Первая попытка в этом направлении, попытка оправдать, исходя из учения о подражании, и Гомера, и трагиков была предпринята уже в классической Греции учеником Платона Аристотелем.
Аристотель (384—323) из Стагиры, сын придворного врача македонского царя Аминты II, на протяжении двадцати лет был слушателем платоновской Академии, затем, после смерти Платона, возглавил собственную школу на Лесбосе (347—343). В течение девяти лет (343—334) Аристотель был воспитателем Александра Македонского, потом вернулся в Афины и открыл там свою школу (Ликей) близ храма Аполлона Ликейского. После смерти Александра Аристотель покинул Афины и в 322 г. умер в Халкиде, на о. Евбее.

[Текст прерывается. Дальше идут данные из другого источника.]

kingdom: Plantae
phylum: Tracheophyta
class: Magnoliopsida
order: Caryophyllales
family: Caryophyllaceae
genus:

Из сочинений Аристотеля до нас дошли главным образом те, которые предназначались для узкого кружка слушателей-учеников (акроаматические), и они относятся, по всей вероятности, ко времени чтения лекций в Ликее. Другая группа более ранних произведений, рассчитанных на широкую публику (эксотерические), представлена лишь «Афинской политией». Во вторую группу входили диалоги «Евдем», «Протрептик», «О поэтах» и еще несколько сочинений о литературе. Вплоть до I в. до н. э. Аристотель был известен главным образом своими эксотерическими сочинениями.
Аристотель отказывается от платоновской теории идей, от отделения общих свойств вещи от самой вещи, и единственным способом познания сущности вещи признает выявления этой сущности в самих конкретных вещах. Он отбрасывает платоновскую умозрительную дедукцию и вводит индуктивную классификацию по родам и видам. Он обобщает огромный фактический материал из жизни природы и человеческого общества, систематизирует его и кладет в основу своих теоретических построений. Как на природу в целом, так и на рассмотрение отдельных явлений он переносит биологическую схему целенаправленного развития живого организма (материя — энергия — форма) и делает эту схему методом науки. Рассматривает ли Аристотель государственное устройство («Политика»), этику («Никомахова этика»), словесное искусство («Поэтика», «Риторика»), он всюду исходит из реального положения вещей, из общепризнанных фактов и стремится указать те средства, которые способствуют наилучшему осуществлению цели данного явления, т. е. потенциально заложенных в нем возможностей.